Data items
━━━

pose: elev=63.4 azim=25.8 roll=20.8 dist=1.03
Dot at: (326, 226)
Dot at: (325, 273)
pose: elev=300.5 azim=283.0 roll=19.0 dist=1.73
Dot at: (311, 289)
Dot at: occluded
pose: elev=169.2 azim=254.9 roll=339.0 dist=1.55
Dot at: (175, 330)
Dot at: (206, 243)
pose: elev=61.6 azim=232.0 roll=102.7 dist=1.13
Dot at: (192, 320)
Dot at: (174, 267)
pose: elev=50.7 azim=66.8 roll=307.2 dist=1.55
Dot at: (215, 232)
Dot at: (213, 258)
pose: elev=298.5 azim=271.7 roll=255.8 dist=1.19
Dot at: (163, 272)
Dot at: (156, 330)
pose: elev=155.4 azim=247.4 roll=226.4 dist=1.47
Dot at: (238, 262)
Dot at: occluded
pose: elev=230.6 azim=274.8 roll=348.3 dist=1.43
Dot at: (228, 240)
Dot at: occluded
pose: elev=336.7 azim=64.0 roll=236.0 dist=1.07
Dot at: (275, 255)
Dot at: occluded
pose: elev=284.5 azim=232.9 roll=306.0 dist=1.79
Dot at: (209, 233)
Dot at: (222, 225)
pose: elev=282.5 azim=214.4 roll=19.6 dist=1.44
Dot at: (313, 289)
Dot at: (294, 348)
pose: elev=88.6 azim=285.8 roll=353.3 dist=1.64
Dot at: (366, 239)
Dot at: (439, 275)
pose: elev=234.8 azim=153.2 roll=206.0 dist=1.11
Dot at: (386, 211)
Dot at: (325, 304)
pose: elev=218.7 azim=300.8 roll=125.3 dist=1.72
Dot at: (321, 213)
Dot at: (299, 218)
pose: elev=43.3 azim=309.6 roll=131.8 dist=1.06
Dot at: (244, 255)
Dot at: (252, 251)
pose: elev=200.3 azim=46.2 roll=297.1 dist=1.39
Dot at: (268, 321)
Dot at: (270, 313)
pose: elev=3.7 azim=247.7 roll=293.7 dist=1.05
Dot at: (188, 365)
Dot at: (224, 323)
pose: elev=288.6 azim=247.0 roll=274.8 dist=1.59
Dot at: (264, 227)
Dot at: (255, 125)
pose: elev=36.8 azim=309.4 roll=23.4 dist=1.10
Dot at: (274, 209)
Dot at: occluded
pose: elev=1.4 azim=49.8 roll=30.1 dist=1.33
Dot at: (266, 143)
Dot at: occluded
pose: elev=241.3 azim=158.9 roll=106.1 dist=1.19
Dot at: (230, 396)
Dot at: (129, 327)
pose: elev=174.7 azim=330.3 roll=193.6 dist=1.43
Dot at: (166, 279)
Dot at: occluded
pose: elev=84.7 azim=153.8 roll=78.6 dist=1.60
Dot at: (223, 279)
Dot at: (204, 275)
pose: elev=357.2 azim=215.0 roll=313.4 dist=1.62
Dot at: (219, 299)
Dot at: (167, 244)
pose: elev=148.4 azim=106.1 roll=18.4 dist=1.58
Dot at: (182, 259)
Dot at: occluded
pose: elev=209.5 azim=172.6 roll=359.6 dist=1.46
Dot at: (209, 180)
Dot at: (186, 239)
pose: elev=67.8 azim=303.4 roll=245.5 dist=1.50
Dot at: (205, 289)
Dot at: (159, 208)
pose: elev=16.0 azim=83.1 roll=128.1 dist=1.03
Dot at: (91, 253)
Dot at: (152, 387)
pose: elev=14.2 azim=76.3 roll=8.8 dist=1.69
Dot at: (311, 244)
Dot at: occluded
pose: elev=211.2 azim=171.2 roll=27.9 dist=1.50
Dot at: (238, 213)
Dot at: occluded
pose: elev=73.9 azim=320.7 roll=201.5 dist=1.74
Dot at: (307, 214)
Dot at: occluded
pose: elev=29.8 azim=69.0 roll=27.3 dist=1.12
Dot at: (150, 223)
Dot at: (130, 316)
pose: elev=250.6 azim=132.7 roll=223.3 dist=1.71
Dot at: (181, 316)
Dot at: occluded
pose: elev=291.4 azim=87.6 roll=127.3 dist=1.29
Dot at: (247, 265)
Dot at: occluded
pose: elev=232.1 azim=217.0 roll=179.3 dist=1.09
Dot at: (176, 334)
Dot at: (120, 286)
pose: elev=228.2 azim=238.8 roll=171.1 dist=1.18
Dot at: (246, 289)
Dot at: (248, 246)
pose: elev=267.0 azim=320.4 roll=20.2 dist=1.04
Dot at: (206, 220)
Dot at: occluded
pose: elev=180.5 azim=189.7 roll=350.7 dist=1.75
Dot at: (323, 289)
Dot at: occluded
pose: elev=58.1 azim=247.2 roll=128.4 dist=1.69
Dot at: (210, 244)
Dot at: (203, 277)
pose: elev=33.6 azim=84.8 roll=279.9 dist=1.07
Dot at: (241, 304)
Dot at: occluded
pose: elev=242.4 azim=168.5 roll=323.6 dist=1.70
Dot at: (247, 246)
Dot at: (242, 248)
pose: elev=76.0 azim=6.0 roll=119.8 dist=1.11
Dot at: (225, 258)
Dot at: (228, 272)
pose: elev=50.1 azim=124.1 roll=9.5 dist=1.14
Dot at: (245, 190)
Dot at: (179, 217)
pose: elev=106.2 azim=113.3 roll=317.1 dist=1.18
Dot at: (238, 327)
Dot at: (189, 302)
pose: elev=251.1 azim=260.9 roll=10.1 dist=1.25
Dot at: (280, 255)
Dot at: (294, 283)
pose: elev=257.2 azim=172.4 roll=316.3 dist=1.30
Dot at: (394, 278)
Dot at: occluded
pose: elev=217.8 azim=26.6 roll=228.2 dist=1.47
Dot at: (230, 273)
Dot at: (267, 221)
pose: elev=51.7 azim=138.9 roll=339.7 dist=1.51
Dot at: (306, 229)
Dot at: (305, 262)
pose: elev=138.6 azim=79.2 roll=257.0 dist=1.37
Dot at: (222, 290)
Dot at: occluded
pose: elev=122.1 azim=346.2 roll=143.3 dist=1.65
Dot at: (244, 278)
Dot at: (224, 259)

━━━

Please express the rows above as a JSON list of strings with one string per line, omitting blank lines. Include every row.

In response:
[
  "pose: elev=63.4 azim=25.8 roll=20.8 dist=1.03",
  "Dot at: (326, 226)",
  "Dot at: (325, 273)",
  "pose: elev=300.5 azim=283.0 roll=19.0 dist=1.73",
  "Dot at: (311, 289)",
  "Dot at: occluded",
  "pose: elev=169.2 azim=254.9 roll=339.0 dist=1.55",
  "Dot at: (175, 330)",
  "Dot at: (206, 243)",
  "pose: elev=61.6 azim=232.0 roll=102.7 dist=1.13",
  "Dot at: (192, 320)",
  "Dot at: (174, 267)",
  "pose: elev=50.7 azim=66.8 roll=307.2 dist=1.55",
  "Dot at: (215, 232)",
  "Dot at: (213, 258)",
  "pose: elev=298.5 azim=271.7 roll=255.8 dist=1.19",
  "Dot at: (163, 272)",
  "Dot at: (156, 330)",
  "pose: elev=155.4 azim=247.4 roll=226.4 dist=1.47",
  "Dot at: (238, 262)",
  "Dot at: occluded",
  "pose: elev=230.6 azim=274.8 roll=348.3 dist=1.43",
  "Dot at: (228, 240)",
  "Dot at: occluded",
  "pose: elev=336.7 azim=64.0 roll=236.0 dist=1.07",
  "Dot at: (275, 255)",
  "Dot at: occluded",
  "pose: elev=284.5 azim=232.9 roll=306.0 dist=1.79",
  "Dot at: (209, 233)",
  "Dot at: (222, 225)",
  "pose: elev=282.5 azim=214.4 roll=19.6 dist=1.44",
  "Dot at: (313, 289)",
  "Dot at: (294, 348)",
  "pose: elev=88.6 azim=285.8 roll=353.3 dist=1.64",
  "Dot at: (366, 239)",
  "Dot at: (439, 275)",
  "pose: elev=234.8 azim=153.2 roll=206.0 dist=1.11",
  "Dot at: (386, 211)",
  "Dot at: (325, 304)",
  "pose: elev=218.7 azim=300.8 roll=125.3 dist=1.72",
  "Dot at: (321, 213)",
  "Dot at: (299, 218)",
  "pose: elev=43.3 azim=309.6 roll=131.8 dist=1.06",
  "Dot at: (244, 255)",
  "Dot at: (252, 251)",
  "pose: elev=200.3 azim=46.2 roll=297.1 dist=1.39",
  "Dot at: (268, 321)",
  "Dot at: (270, 313)",
  "pose: elev=3.7 azim=247.7 roll=293.7 dist=1.05",
  "Dot at: (188, 365)",
  "Dot at: (224, 323)",
  "pose: elev=288.6 azim=247.0 roll=274.8 dist=1.59",
  "Dot at: (264, 227)",
  "Dot at: (255, 125)",
  "pose: elev=36.8 azim=309.4 roll=23.4 dist=1.10",
  "Dot at: (274, 209)",
  "Dot at: occluded",
  "pose: elev=1.4 azim=49.8 roll=30.1 dist=1.33",
  "Dot at: (266, 143)",
  "Dot at: occluded",
  "pose: elev=241.3 azim=158.9 roll=106.1 dist=1.19",
  "Dot at: (230, 396)",
  "Dot at: (129, 327)",
  "pose: elev=174.7 azim=330.3 roll=193.6 dist=1.43",
  "Dot at: (166, 279)",
  "Dot at: occluded",
  "pose: elev=84.7 azim=153.8 roll=78.6 dist=1.60",
  "Dot at: (223, 279)",
  "Dot at: (204, 275)",
  "pose: elev=357.2 azim=215.0 roll=313.4 dist=1.62",
  "Dot at: (219, 299)",
  "Dot at: (167, 244)",
  "pose: elev=148.4 azim=106.1 roll=18.4 dist=1.58",
  "Dot at: (182, 259)",
  "Dot at: occluded",
  "pose: elev=209.5 azim=172.6 roll=359.6 dist=1.46",
  "Dot at: (209, 180)",
  "Dot at: (186, 239)",
  "pose: elev=67.8 azim=303.4 roll=245.5 dist=1.50",
  "Dot at: (205, 289)",
  "Dot at: (159, 208)",
  "pose: elev=16.0 azim=83.1 roll=128.1 dist=1.03",
  "Dot at: (91, 253)",
  "Dot at: (152, 387)",
  "pose: elev=14.2 azim=76.3 roll=8.8 dist=1.69",
  "Dot at: (311, 244)",
  "Dot at: occluded",
  "pose: elev=211.2 azim=171.2 roll=27.9 dist=1.50",
  "Dot at: (238, 213)",
  "Dot at: occluded",
  "pose: elev=73.9 azim=320.7 roll=201.5 dist=1.74",
  "Dot at: (307, 214)",
  "Dot at: occluded",
  "pose: elev=29.8 azim=69.0 roll=27.3 dist=1.12",
  "Dot at: (150, 223)",
  "Dot at: (130, 316)",
  "pose: elev=250.6 azim=132.7 roll=223.3 dist=1.71",
  "Dot at: (181, 316)",
  "Dot at: occluded",
  "pose: elev=291.4 azim=87.6 roll=127.3 dist=1.29",
  "Dot at: (247, 265)",
  "Dot at: occluded",
  "pose: elev=232.1 azim=217.0 roll=179.3 dist=1.09",
  "Dot at: (176, 334)",
  "Dot at: (120, 286)",
  "pose: elev=228.2 azim=238.8 roll=171.1 dist=1.18",
  "Dot at: (246, 289)",
  "Dot at: (248, 246)",
  "pose: elev=267.0 azim=320.4 roll=20.2 dist=1.04",
  "Dot at: (206, 220)",
  "Dot at: occluded",
  "pose: elev=180.5 azim=189.7 roll=350.7 dist=1.75",
  "Dot at: (323, 289)",
  "Dot at: occluded",
  "pose: elev=58.1 azim=247.2 roll=128.4 dist=1.69",
  "Dot at: (210, 244)",
  "Dot at: (203, 277)",
  "pose: elev=33.6 azim=84.8 roll=279.9 dist=1.07",
  "Dot at: (241, 304)",
  "Dot at: occluded",
  "pose: elev=242.4 azim=168.5 roll=323.6 dist=1.70",
  "Dot at: (247, 246)",
  "Dot at: (242, 248)",
  "pose: elev=76.0 azim=6.0 roll=119.8 dist=1.11",
  "Dot at: (225, 258)",
  "Dot at: (228, 272)",
  "pose: elev=50.1 azim=124.1 roll=9.5 dist=1.14",
  "Dot at: (245, 190)",
  "Dot at: (179, 217)",
  "pose: elev=106.2 azim=113.3 roll=317.1 dist=1.18",
  "Dot at: (238, 327)",
  "Dot at: (189, 302)",
  "pose: elev=251.1 azim=260.9 roll=10.1 dist=1.25",
  "Dot at: (280, 255)",
  "Dot at: (294, 283)",
  "pose: elev=257.2 azim=172.4 roll=316.3 dist=1.30",
  "Dot at: (394, 278)",
  "Dot at: occluded",
  "pose: elev=217.8 azim=26.6 roll=228.2 dist=1.47",
  "Dot at: (230, 273)",
  "Dot at: (267, 221)",
  "pose: elev=51.7 azim=138.9 roll=339.7 dist=1.51",
  "Dot at: (306, 229)",
  "Dot at: (305, 262)",
  "pose: elev=138.6 azim=79.2 roll=257.0 dist=1.37",
  "Dot at: (222, 290)",
  "Dot at: occluded",
  "pose: elev=122.1 azim=346.2 roll=143.3 dist=1.65",
  "Dot at: (244, 278)",
  "Dot at: (224, 259)"
]